Verbundforschungsprojekt: Entwicklung von Diagnostiksysteme

Die Tumorentstehung ist ein vielstufiger Prozess, an dem mehrere zelluläre Signalwege beteiligt sind. Seit Mitte 2002 arbeiten Wissenschaftler des Fraunhofer IGB in einer von der Landesstiftung Baden-Württemberg geförderten Forschungskooperation gemeinsam mit dem Robert-Bosch-Krankenhaus Stuttgart sowie den Universitäten Tübingen und Stuttgart an der molekularen Analyse von Brustkrebstumoren. Der Schwerpunkt der Arbeiten des Fraunhofer IGB liegt darauf, DNA-Biochips für eine individuelle Brustkrebsdiagnose zu entwickeln.

Die gegenwärtige Diagnostik des Mammakarzinoms beinhaltet in der Regel das Ertasten von Knoten in der Brust, die durch bildgebende Verfahren weiter untersucht werden. Bei fortbestehendem Krebsverdacht wird das entartete Gewebe meist operativ entfernt und untersucht. Es ist bekannt, dass histopathologisch identische Tumoren bei gleicher Therapie unterschiedliche klinische Verläufe zeigen können. Deshalb wird dringend eine weitere differenzierte Diagnose benötigt, um die Therapie zu optimieren. Die Erstellung individueller Tumorporträts auf Basis von Biochips kann ein geeignetes Mittel sein.

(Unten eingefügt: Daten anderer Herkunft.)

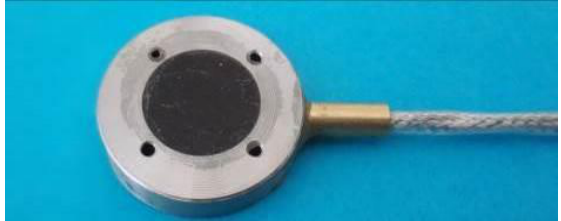
Figure 4. The carbon resistance pressure sensor.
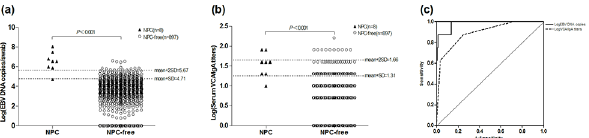
Fig 3. Diagnostic performance of EBV load and VCA/IgA titers. Cut-off values (COV) and areas under receiver operating characteristic (ROC) curves were calculated to evaluate the diagnostic performance of EBV load and VCA/IgA titers. (a) The optimal COV for EBV load was mean plus 2 standard deviations (i.e. 4.7×10 5 copies/swab); (b) The best COV for VCA/IgA titers was mean plus standard deviation (i.e. 1:20); (c) The ROC curve indicated that EBV load had a better diagnostic value than VCA/IgA titers; the area under the curve of EBV load was larger than VCA/IgA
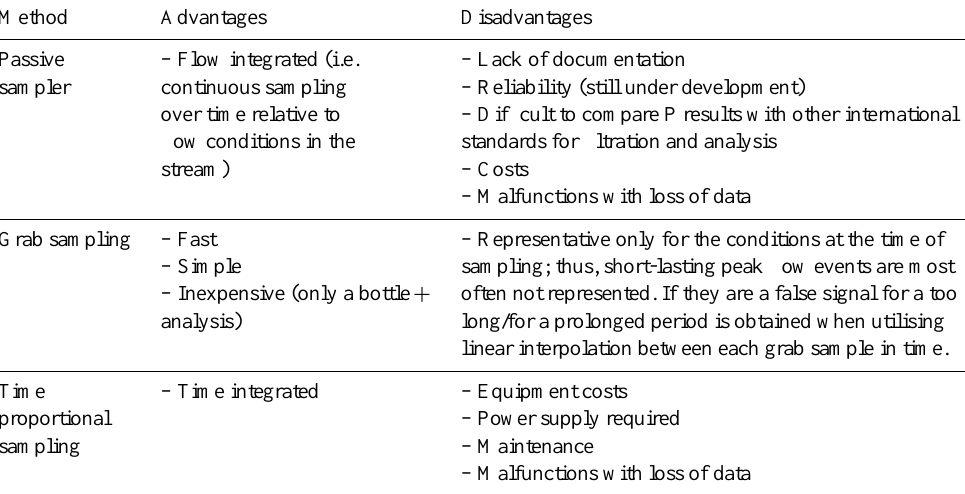
Table 4. Advantages and disadvantages of the three nutrient monitoring methods tested in the present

Verbesserte Brustkrebsdiagnostik: DNA-Biochips

Ausschnitt aus dem DNA-Chip zur therapiebegleitenden Diagnose von Brustkrebs.
Bild 1: Ausschnitt aus dem DNA-Chip zur therapiebegleitenden Diagnose von Brustkrebs.

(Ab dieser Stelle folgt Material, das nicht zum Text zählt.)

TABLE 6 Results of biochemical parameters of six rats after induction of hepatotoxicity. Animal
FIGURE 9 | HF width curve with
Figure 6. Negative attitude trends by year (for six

Aufgrund der seit Jahren vorhandenen Expertise werden am Fraunhofer IGB in enger Abstimmung mit den Kooperationspartnern DNA-Microarrays entwickelt und für den Einsatz in der klinischen Routinediagnostik erprobt. Es werden relevante Gene ausgewählt, Tumorproben untersucht und die Qualität der Biochips kontrolliert. Die Projektarbeiten konzentrieren sich weiterhin darauf, die Sensitivität der Technologie zu erhöhen, um auch geringe Mengen Patientenmaterial, wie beispielsweise aus Biopsien, zuverlässig analysieren zu können. Hierzu gehört auch die Etablierung von Verfahren zur RNA-Amplifikation sowie zur Isolierung von RNA aus Paraffin- Gewebeblöcken.

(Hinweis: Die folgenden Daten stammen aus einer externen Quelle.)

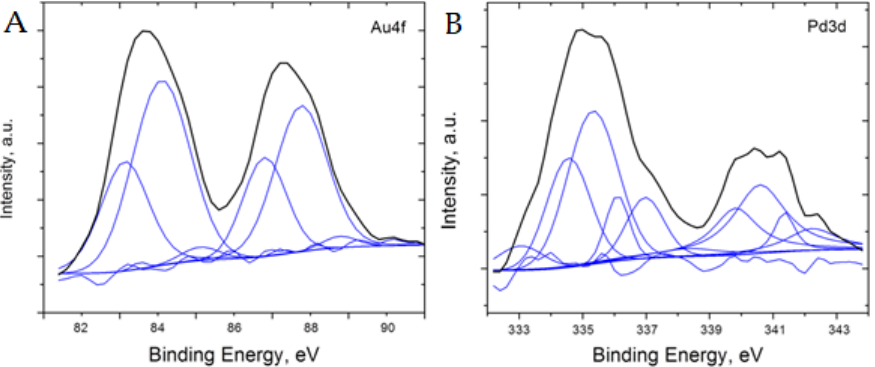
Figure 8. Core level XPS spectra of Au ( A) and Pd ( B ) after the charge and background correction for 5%Pd-5%Au/SiO 2 catalyst.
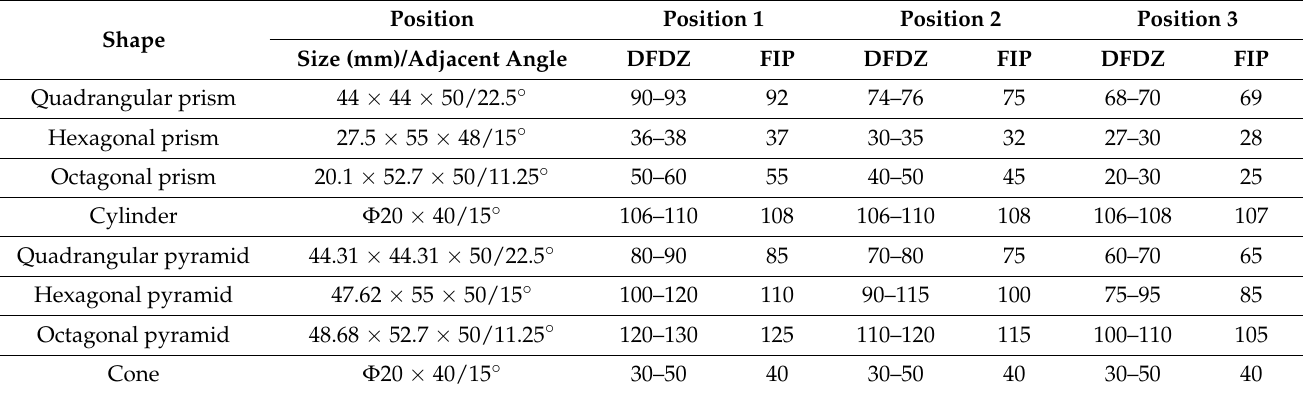
Table 3. The DFDZ and FIP for aluminum probed objects in the first three orientations.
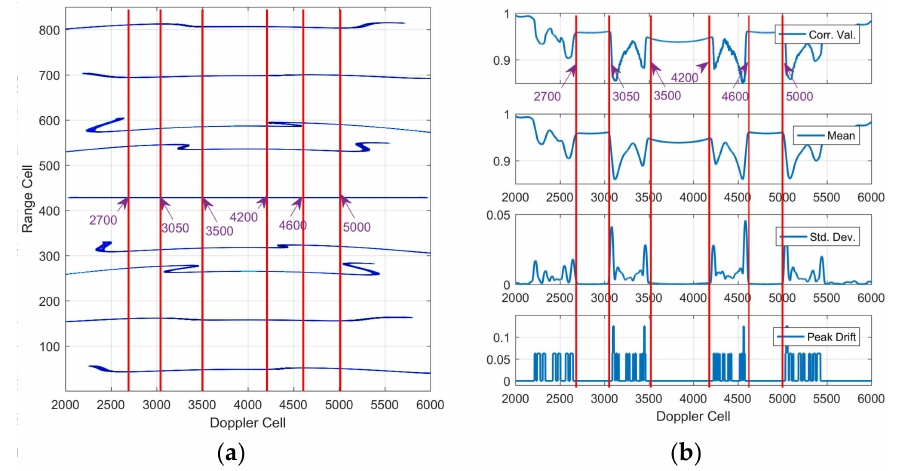
Figure 3. Correlation characteristics of simulated data. ( a ) Data in the range-Doppler domain; and ( b ) the four correlation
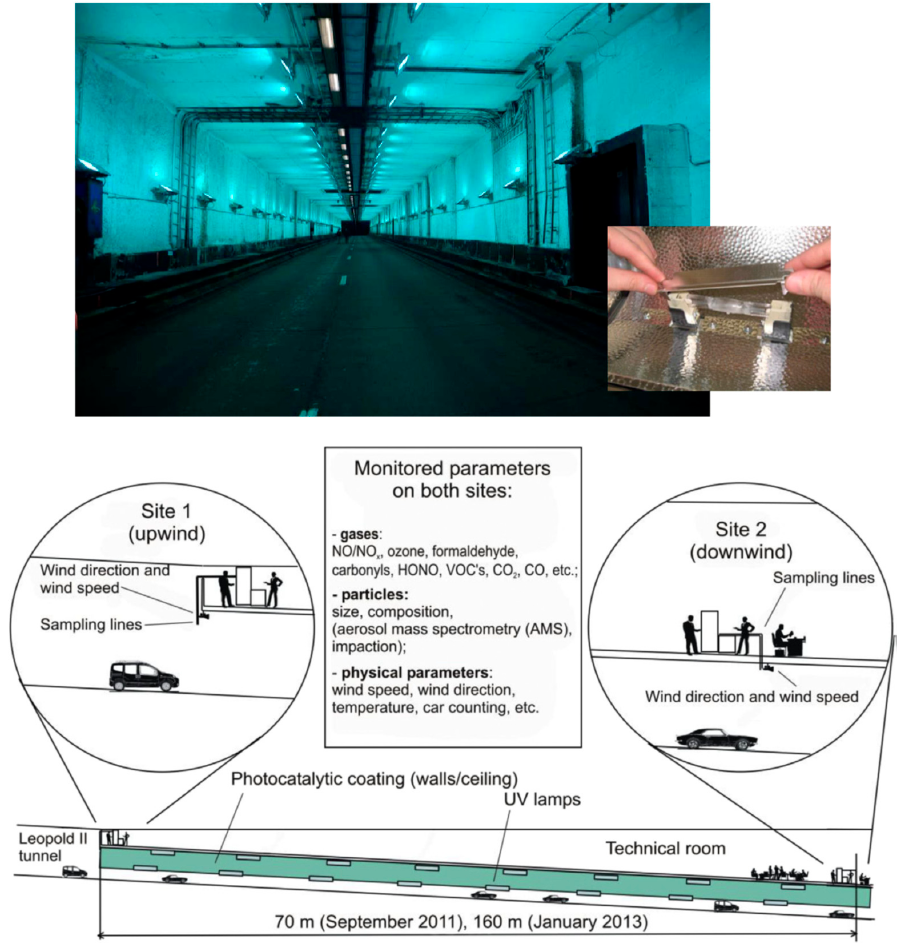
Figure 53. ( upper ) Condition of the Leopold II tunnel after coating the walls and also showing the lighting system; and ( lower ) schematic representation of the test sites in the Leopold II tunnel during the PhotoPAQ field trials. Reproduced with permission from Boonen et al. [158]. Copyright 2015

Design und Qualitätskontrolle der Microarrays

Der am Fraunhofer IGB erprobte Biochip enthält eine gezielt ausgewählte Kombination mehrerer hundert Gene zur Charakterisierung von Mammakarzinomen. Eine Fehlfunktion dieser Gene geht häufig mit der Entstehung von Brustkrebs einher. Das Set dient dazu, aussagekräftige Transkriptionsprofile der tumorrelevanten Gene zu erzeugen und Zusammenhänge zu klinischen Verläufen herzustellen. Dies soll zukünftig den prognostischen und therapiebegleitenden Einsatz in der klinischen Routinediagnostik ermöglichen.

Ausgewählt werden insbesondere solche Gene, die zelluläre Wachstumsprozesse steuern. Damit kann der Array auch allgemein dazu dienen, die Proliferation in geeigneten Zellsystemen zu messen. Biochips sind damit geeignete molekularbiologische Werkzeuge zur Aufklärung von zellulären Signalvorgängen.

Untersuchung von Zelllinien und Tumorproben

Immunohistochemische Untersuchung von TßRII in Brustgewebe: gesundes Gewebe.
Immunohistochemische Untersuchung von TßRII in Brustgewebe: gesundes Gewebe.
Immunohistochemische Untersuchung von TßRII in Brustgewebe.
Bild 2: Immunohistochemische Untersuchung von TßRII (transforming growth factor-receptor II) in Brustgewebe, Bild oben: gesundes Gewebe, Bild unten: Tumorgewebe (Clin. Cancer Res. 10: 491, 2004).

Die Entwicklung erfolgte zunächst an etablierten Brustkrebs-Zelllinien, die durch Behandlung mit Antiöstrogenen bzw. Zytokinen stimuliert wurden. Anschließend wurden die Daten mit unabhängigen Quantifizierungsmethoden verglichen. Der Biochip wird zur Untersuchung einer größeren Anzahl archivierter Tumorpräparate verwendet, die in einer Gewebebank am Robert-Bosch-Krankenhaus gesammelt werden.

Effiziente Datenanalyse

Die Analyse der umfangreichen Daten erfolgt in Zusammenarbeit mit dem Institut für Stochastik und Anwendungen der Universität Stuttgart. Weiterhin wird das in Forschungskooperation entwickelte System M-CHiPS (»microarray data warehouse and analysis tool«, DKFZ Heidelberg, www.mchips.org) eingesetzt. So werden aussagekräftige Transkriptionsprofile erstellt und Zusammenhänge zu klinischen Verläufen hergestellt. Mit deren Hilfe soll der Chip prognostisch und therapiebegleitend in der klinischen Routinediagnostik eingesetzt werden.